Quali sono le qualità che l’hanno fatta chiamare a dirigere in tutto il mondo?

«Nel corso del mio apprendistato e della mia gavetta, ho saputo giocare bene le mie carte. Dresda, Berlino, Vienna, poi è arrivata La Scala, mi hanno chiamato perché hanno capito che ero un direttore preparato, affidabile, che poteva gestire un’opera in un teatro importante facendogli dormire sonni tranquilli, e allo stesso tempo con un talento che permette di attirare l’attenzione dell’orchestra che suona con te, e quindi dare anche un apporto personale. Io ho debuttato Falstaff a Vienna senza mai averlo diretto e senza prove».

 

Il suo obiettivo nella direzione dell’Orchestra di Liegi?

«Io ho cominciato qui da ospite nel 2017, poi è arrivato come direttore generale Stefano Pace e quando mi ha chiesto se volevo diventare il direttore musicale ho detto subito sì. Io  sono innamorato di questa orchestra da sempre, adesso è molto rinnovata perché nel corso degli ultimi anni abbiamo organizzato molti concorsi e io mi sono trovato quindi nella situazione molto bella di potere lavorare per dare il mio imprinting. Per un anno e mezzo ho lavorato con le diverse sezioni dell’orchestra sul suono, sull’insieme, sul vibrato, su tutto il repertorio. Questo lavoro ha portato l’orchestra all’attuale livello, riconosciuto da tutti, e mi ha dato grandi soddisfazioni. Non dirigo un numero più alto di opere, ma sono sempre presente per l’orchestra, sempre pronto ad ascoltare se ci sono problematiche o richieste. E adesso con Stefano Pace c’è questa nuova visione programmatica che mi permetterà di fare, da qui ai prossimi anni, tantissimo nuovo repertorio». 

 

Il grande successo del Tristano ad Isotta è stato un punto di svolta per lei e l’Opera di Liegi? 

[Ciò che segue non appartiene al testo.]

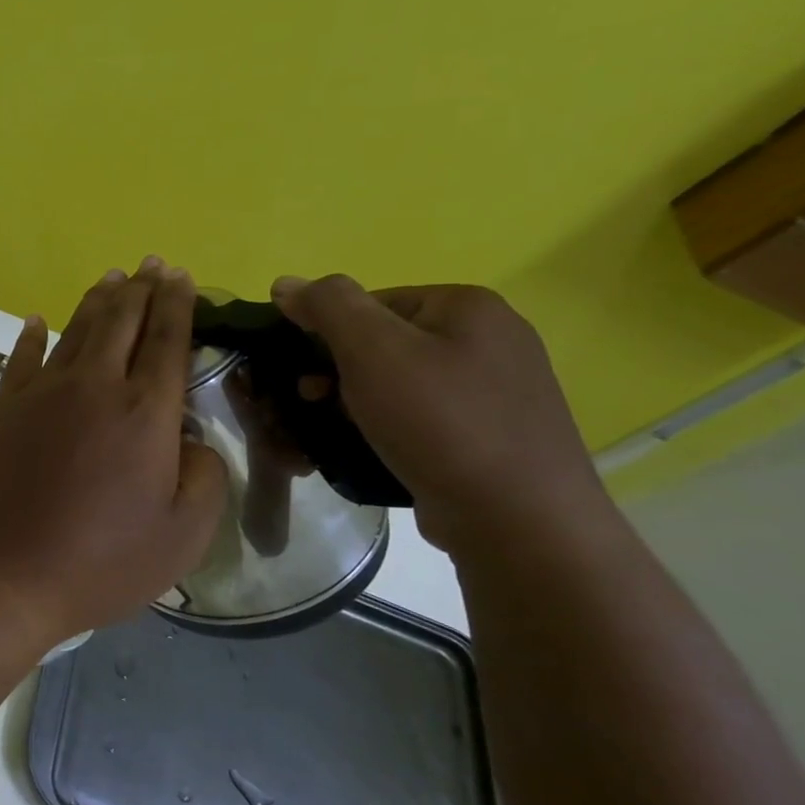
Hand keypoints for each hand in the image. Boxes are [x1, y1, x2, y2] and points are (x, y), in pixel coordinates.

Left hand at [0, 257, 228, 642]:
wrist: (3, 570)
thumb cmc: (101, 560)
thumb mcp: (183, 535)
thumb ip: (204, 477)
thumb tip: (191, 440)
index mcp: (145, 412)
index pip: (167, 340)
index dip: (177, 304)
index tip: (182, 275)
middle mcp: (94, 386)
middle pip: (121, 322)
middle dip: (141, 288)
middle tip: (151, 263)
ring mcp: (42, 392)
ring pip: (76, 330)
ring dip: (97, 301)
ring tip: (112, 278)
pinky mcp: (4, 406)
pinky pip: (22, 357)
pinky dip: (33, 334)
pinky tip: (37, 320)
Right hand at [269, 275, 607, 550]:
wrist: (518, 520)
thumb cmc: (440, 422)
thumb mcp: (372, 350)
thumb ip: (327, 306)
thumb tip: (286, 283)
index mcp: (468, 306)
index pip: (369, 303)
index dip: (326, 336)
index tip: (308, 375)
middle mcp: (491, 339)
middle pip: (383, 342)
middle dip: (338, 373)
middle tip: (315, 405)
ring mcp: (498, 390)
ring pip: (398, 383)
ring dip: (356, 404)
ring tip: (338, 434)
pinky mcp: (492, 434)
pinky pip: (421, 418)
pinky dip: (388, 429)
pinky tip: (374, 451)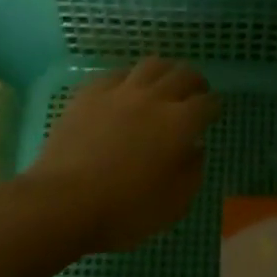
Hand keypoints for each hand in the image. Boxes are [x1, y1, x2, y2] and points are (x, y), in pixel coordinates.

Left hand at [24, 58, 220, 252]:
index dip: (214, 106)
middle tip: (195, 92)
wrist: (62, 202)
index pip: (207, 103)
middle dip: (195, 81)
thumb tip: (195, 149)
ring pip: (151, 65)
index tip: (213, 112)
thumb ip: (192, 173)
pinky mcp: (90, 93)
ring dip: (165, 71)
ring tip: (164, 83)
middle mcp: (154, 98)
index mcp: (180, 123)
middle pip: (183, 74)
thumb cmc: (124, 211)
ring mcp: (120, 91)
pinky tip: (125, 91)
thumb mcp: (173, 206)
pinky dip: (129, 78)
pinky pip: (117, 74)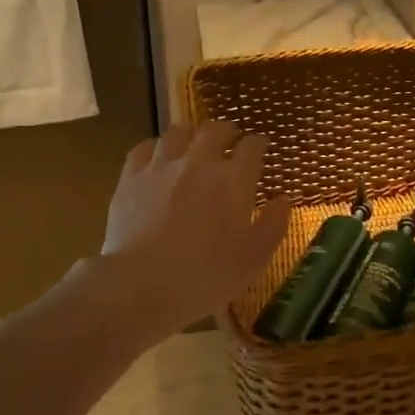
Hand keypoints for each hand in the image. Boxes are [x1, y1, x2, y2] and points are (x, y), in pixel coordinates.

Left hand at [101, 120, 291, 334]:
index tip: (261, 146)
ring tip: (192, 145)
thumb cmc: (205, 276)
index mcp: (234, 180)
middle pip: (215, 130)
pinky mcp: (131, 177)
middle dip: (226, 131)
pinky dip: (155, 148)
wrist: (141, 284)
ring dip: (190, 135)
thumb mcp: (253, 260)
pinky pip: (144, 148)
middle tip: (229, 139)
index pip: (251, 147)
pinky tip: (156, 158)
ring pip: (178, 132)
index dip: (258, 144)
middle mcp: (199, 162)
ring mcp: (161, 166)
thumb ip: (273, 226)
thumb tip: (283, 199)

«Mi è stato detto che dopo avere diretto quest’opera non sarei stato più lo stesso, ed è vero. Non solo in termini di muscolarità e di tenuta, è come dirigere due Traviata e mezzo con una tensione che deve essere sempre crescente. Perché se il direttore in Tristano allenta l’energia, tutto si allenta. Dopo Benvenuto Cellini di Berlioz a Dresda e dopo Tristano qui a Liegi posso dire di avere fatto una svolta, evidentemente dovrò continuare a studiare e a scavare questo repertorio. Per Liegi non è stato un salto facile, perché il pubblico era abituato ad un repertorio più tradizionale, ma abbiamo rischiato ed è una scommessa vinta, come dimostrano i tanti tutto esaurito. Nel futuro in questa teatro ci saranno ancora delle belle sorprese. Io voglio restare a Liegi il più possibile, andare a dirigere in grande teatri dove non sono ancora stato, e dopo Liegi avere ancora una direzione musicale dove trovarmi bene come qui».